Now that May and the count are dead, Archer has a chance to meet Ellen again. He is fifty-seven years old and he tells himself 'it's too late for anything but friendship'. Ironically, Dallas knows that Archer and Ellen were in love with each other, but gave up their own happiness in order to keep everyone around them happy. Dallas takes Archer with him to see Ellen. But when it is time to go up to Ellen's, Archer decides not to go up to her room. He knows that 'it's more real to me here than if I went up'. He tells Dallas to tell Ellen that the reason he doesn't want to see her is that ' I'm old-fashioned: that's enough'. Here he does it again. He would rather see the meeting played out in his mind than to face Ellen and it not be as real. Archer gives up a chance to love and be loved to stick with old traditions and values.

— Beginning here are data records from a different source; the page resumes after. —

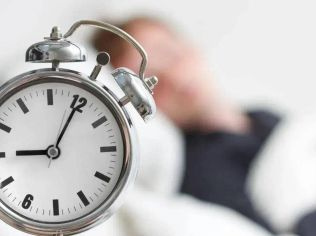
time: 9:05
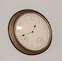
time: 12:40
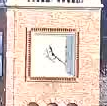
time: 11:21
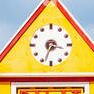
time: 3:33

Lastly, the author's title 'The Age of Innocence' is very misleading to readers. One would expect to read about innocence in characters. But throughout the story, the characters are far from innocent. They all have secrets that are both shameful and not what an upstanding and honest person would take part in. It is ironic that the only innocent character in the whole story appeared to be May Welland. However, she too was not that innocent. May knew about his love for Ellen and did everything she could to keep them apart. Archer, however, does not feel guilty about his affair. He wishes that May had experienced life a little more like he had. Maybe that was so that he would feel less guilty about his own faults. He had already experienced love with a married woman. However, he justifies his affair by thinking that someone had to have some experience or 'they would be doomed in life'.

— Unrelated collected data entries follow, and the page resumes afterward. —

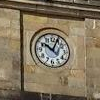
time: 10:04
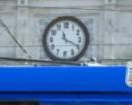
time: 11:19
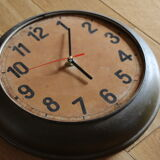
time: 5:01
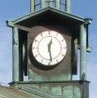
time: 12:28
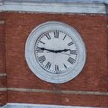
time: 2:46
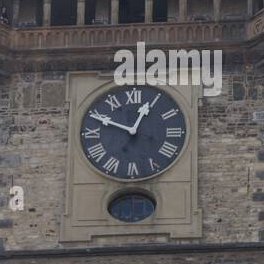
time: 12:49
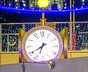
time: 6:39
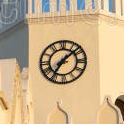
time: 7:08
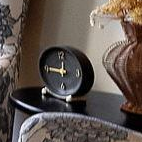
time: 11:46
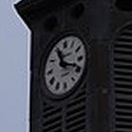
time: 11:18
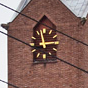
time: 2:58
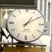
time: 1:09
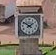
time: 1:50
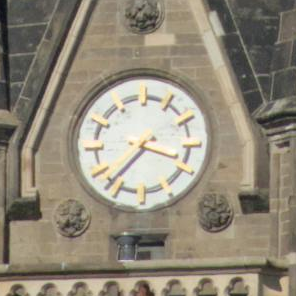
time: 3:37
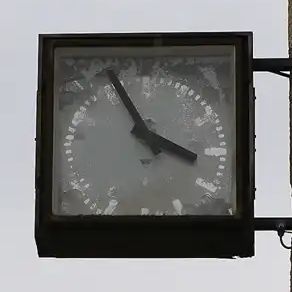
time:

Archer chose the girl whom society would have him marry. 'Their long years together had shown him that it did not so much matter if the marriage was a dull duty, as long as it kept the dignity of a duty: lapsing from that, it became a mere battle of ugly appetites. Looking about him, he honored his own past and mourned for it. After all, there was good in the old ways'. Archer ends up giving up a second chance for real happiness. He does not listen to his heart and what he feels. 'She is just up a few flights of stairs in her Paris apartment. . . He sits for a long time on a bench gazing at her fifth-floor balcony. He says to himself . . . It’s more real to me here than if I went up'. Then he walks away from Ellen. He gives up Ellen again rather than face the reality that she might not love him as he loves her. He was not willing to take a chance. Ironically he will probably live the rest of his life wondering if he had made the right decision.
Works Cited
- Auchincloss, Louis. Edith Wharton; a Woman in Her Time. Viking Press, 1971.
- Evron, Nir. Realism, Irony, and Morality in Edith Wharton's22 The Age of Innocence. Journal of Modern Literature. Indiana University Press. Volume 35. Number 2. Winter 2013.
- Hadley, Kathy Miller. “Ironic Structure and Untold Stories in ‘The Age Of Innocence.’” Studies in the Novel, vol. 23, no. 2, June 1991.
- Hoeller, Hildegard. Edith Wharton's Dialogue with Realism and Sentimental Fiction. University Press of Florida, 2000.
- Jesse, Margaret Jay. 'Narration and Masking in The Age of Innocence.' Journal of Modern Literature. The University of Alabama at Birmingham. Indiana University Press. Volume 36. Number 1. Fall 2012.
- Wharton, Edith. The Age of Innocence: Dover Publ., 1997.